Data segment:

____________

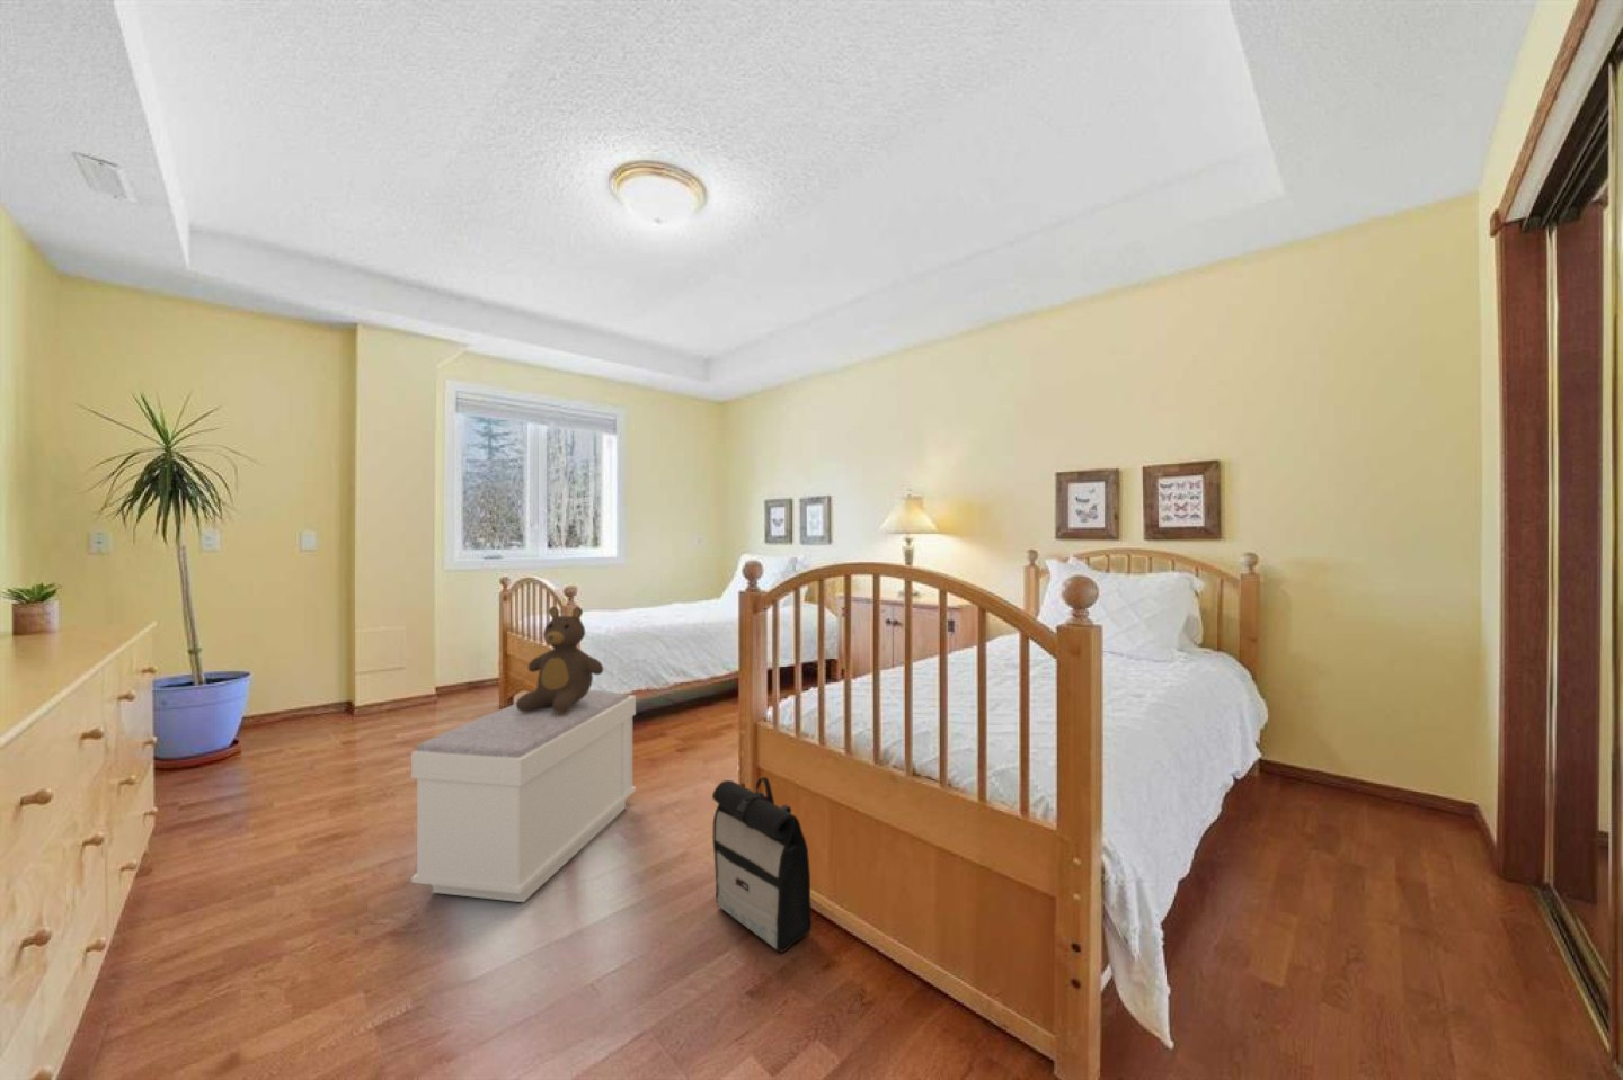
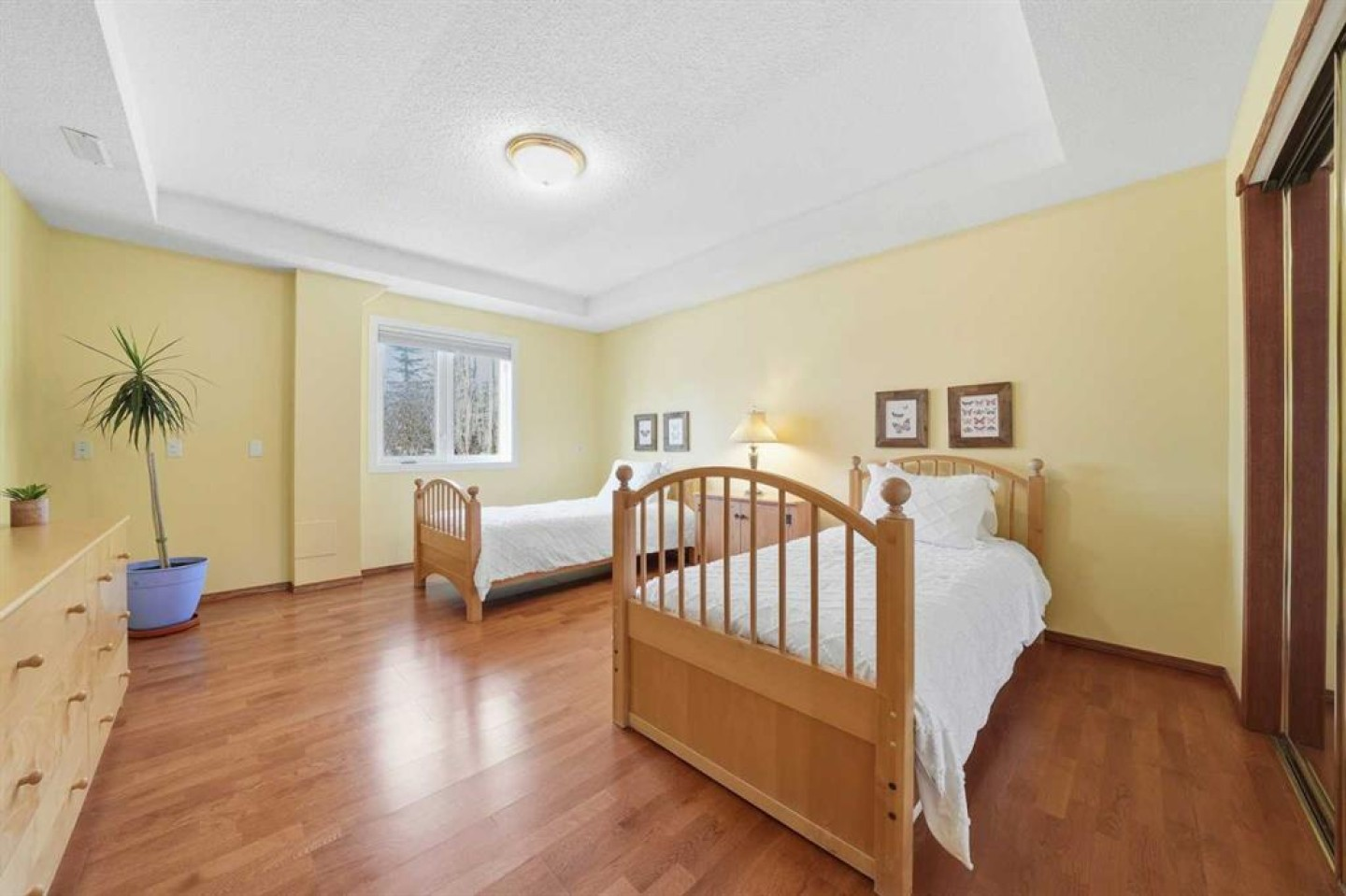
- bench [410,689,637,903]
- teddy bear [515,606,604,714]
- backpack [711,776,813,953]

____________

About this exercise:
Drop the pictures and give every line above again exactly.

Task result:
- bench [410,689,637,903]
- teddy bear [515,606,604,714]
- backpack [711,776,813,953]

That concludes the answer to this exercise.